Почему Ермолинский сразу догадался о наших финансовых затруднениях, сам предложил десятку на обед и сказал, что вечером они придут всей компанией и «что-нибудь придумаем» — я тогда не поняла и сначала страшно стеснялась, до полной немоты. Тот счастливый день закончился большим застольем. Не всех помню, кто там был, — по-моему, Александр Хмелик с женой, мы были с ними слегка знакомы до этого, и был Булат Окуджава, еще не знаменитый, и с ним какие-то грузины из Дома творчества. Но мастером грузинского стола оказался Ермолинский. Он замечательно говорил тосты, длинные, затейливые, грузинские. Он любил Грузию особенной любовью — она дала ему приют в трудные годы после ссылки, когда он не имел права жить в Москве и приезжал туда нелегально. Теперь я хорошо знаю биографию Ермолинского, по-настоящему мы познакомились много позже, а тогда… помню веселого моложавого человека в замшевой куртке, неистощимого тамаду.

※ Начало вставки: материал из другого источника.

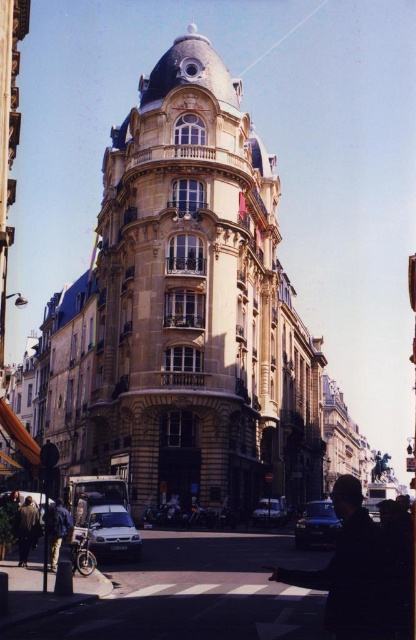
Question: Is shiny black car at center closer to the viewer compared to denim jacket at lower left?

Choices:
 (A) yes
 (B) no

Answer: (B)

Question: Estimate the real-world distances between objects in this image. Which object is farther from the shiny black car at center?

Choices:
 (A) dark matte figure at lower right
 (B) dark brown leather jacket at lower left
 (C) denim jacket at lower left

Answer: (B)

Question: Which point is farther to the camera?

Choices:
 (A) (34, 506)
 (B) (78, 529)
 (C) (267, 508)
 (D) (361, 561)

Answer: (C)

Question: Does silver metallic car at lower left have a larger size compared to dark brown leather jacket at lower left?

Choices:
 (A) no
 (B) yes

Answer: (A)

Question: Is silver metallic car at lower left thinner than denim jacket at lower left?

Choices:
 (A) no
 (B) yes

Answer: (B)

Question: Which object appears farthest from the camera in this image?

Choices:
 (A) shiny black car at center
 (B) metallic silver car at center
 (C) dark brown leather jacket at lower left

Answer: (B)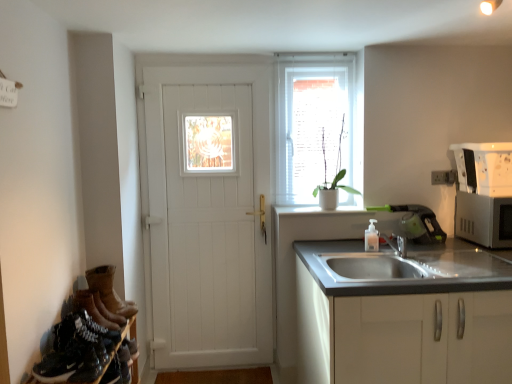
Find the location of `vacant space underneath white wooden door at center (from a real-world perspective)`. vacant space underneath white wooden door at center (from a real-world perspective) is located at coordinates (219, 361).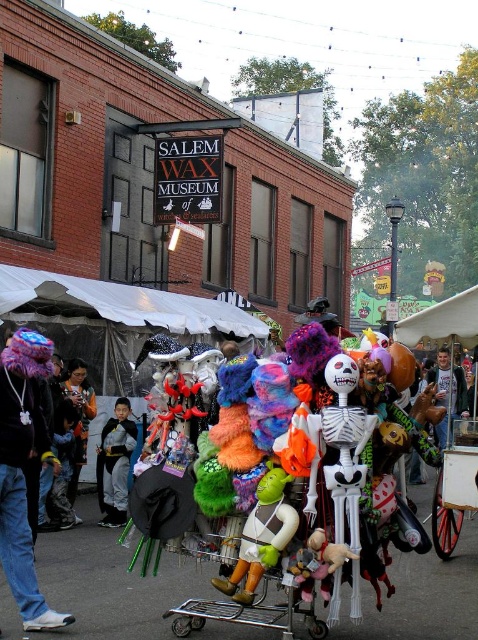
Who is more forward, (35, 406) or (236, 621)?

Positioned in front is point (236, 621).

The width and height of the screenshot is (478, 640). Identify the location of fuzzy purple hat at left. point(22,470).

This screenshot has height=640, width=478. I want to click on fuzzy purple hat at left, so click(22, 470).

Consider the image. Is fuzzy purple hat at left below green rubber shrek at center?

No.

Is point (17, 362) farther from viewer compared to point (263, 566)?

That is True.

This screenshot has height=640, width=478. What are the coordinates of `fuzzy purple hat at left` in the screenshot? It's located at (22, 470).

Between green rubber shrek at center and black fabric costume at center, which one is positioned lower?

black fabric costume at center

Does point (282, 524) lie in front of point (118, 492)?

That is True.

This screenshot has height=640, width=478. What are the coordinates of `green rubber shrek at center` in the screenshot? It's located at (261, 536).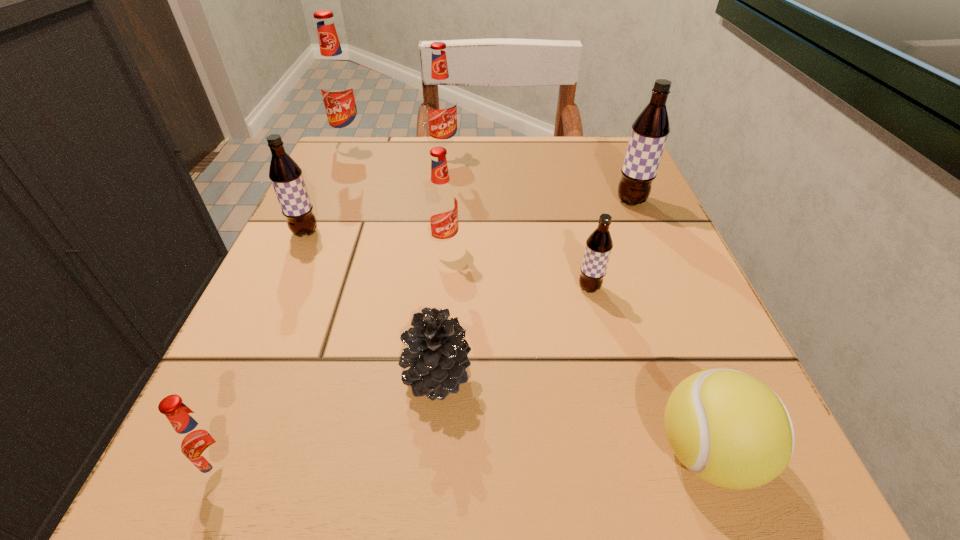
You are a GUI agent. You are given a task and a screenshot of the screen. Output one action in this format:
    pyautogui.click(x=<x>, y=<y>)
    Task: Click on the vacant area situated on the right of the nearest red root beer
    
    Given the screenshot: What is the action you would take?
    pyautogui.click(x=372, y=468)

At what (x,y) coordinates should I click in order to perform the action: click on vacant space located 0.220m on the back of the pinecone. Please return your answer as a coordinate pair (x, y). Looking at the image, I should click on (447, 244).

Where is `free region located 0.240m on the back of the yellow tennis ball`? The width and height of the screenshot is (960, 540). free region located 0.240m on the back of the yellow tennis ball is located at coordinates (637, 271).

Identify the location of root beer positioned at the near edge. (202, 441).

Image resolution: width=960 pixels, height=540 pixels. I want to click on tennis ball that is at the near edge, so click(728, 428).

Locate an element on the screen. tennis ball that is at the right edge is located at coordinates (728, 428).

Locate an element on the screen. The image size is (960, 540). object that is at the far left corner is located at coordinates (338, 86).

Find the location of a particular element. The image size is (960, 540). object located at the near left corner is located at coordinates (202, 441).

The width and height of the screenshot is (960, 540). Find the location of `object located in the far right corner section of the desktop`. object located in the far right corner section of the desktop is located at coordinates (650, 130).

The width and height of the screenshot is (960, 540). In order to click on object located at the near right corner in this screenshot , I will do `click(728, 428)`.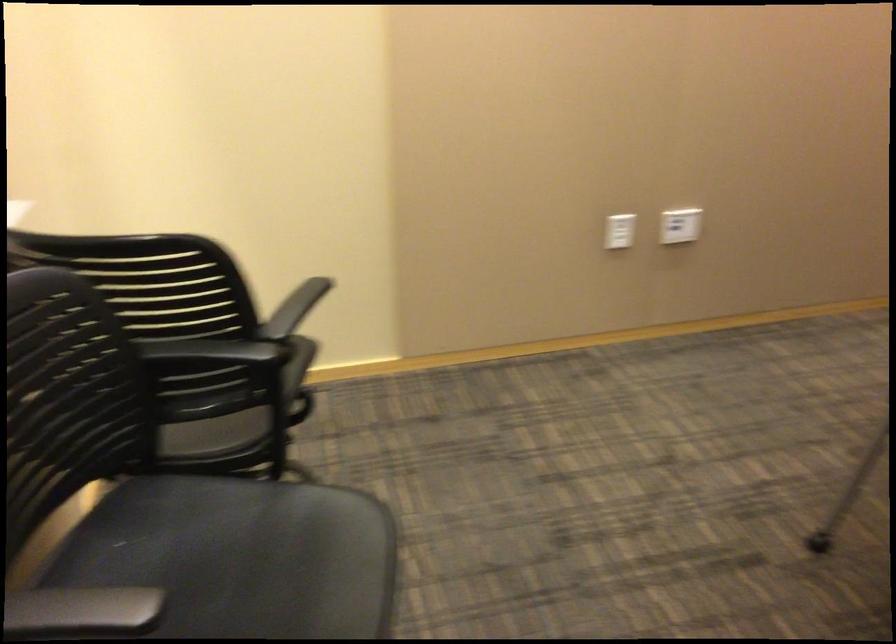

Исчерпав программные грузинские тосты, стали балагурить: Сергей Александрович изображал иностранного гостя, произносил какую-то тарабарщину на несуществующем языке, а Шпаликов играл переводчика, а потом и все остальные, по кругу, переводили с какого-то «неандертальского», давясь от хохота, изображали официальный прием.
Только я, когда дошла до меня очередь, ничего не смогла из себя выдавить, сидела букой, с испуганным лицом, молясь, чтобы Шпаликов не напился, не заигрался, не ляпнул что-нибудь некстати этому почтенному седому человеку со строгим — несмотря на все балагурство — именно строгим учительским лицом. Не хотелось впасть в немилость самой истории, а она проступала — как ни старался он вписаться в молодую компанию — в резких на загорелом лице морщинах, в манерах иных времен.
Все старшие — люди военного поколения, комсомольского воспитания — сходу говорили на ты с нами, студентами, да и между собой, а Сергей Александрович — неизменно на вы. Тогда я еще не знала, что они и дома, с Татьяной Александровной говорят на вы. Мы еще не знали про его дружбу с Булгаковым, да и про Булгакова знали смутно.
Ермолинский ничуть не походил на старорежимных дедушек из дворян, каких мне изредка приходилось встречать, он был наш современник и коллега они с А. Хмеликом писали сценарий «Бей, барабан!» для вчерашних вгиковцев Митты и Салтыкова. И Шпаликова он уже успел отличить, обсуждая его сценарий на «Мосфильме», и очень хорошо понимал, что такое сидеть без гроша и ждать гонорара; так что встреча наша не была случайной, это для меня было чудо — «майский день, именины сердца», нечаянный, незаслуженный подарок судьбы.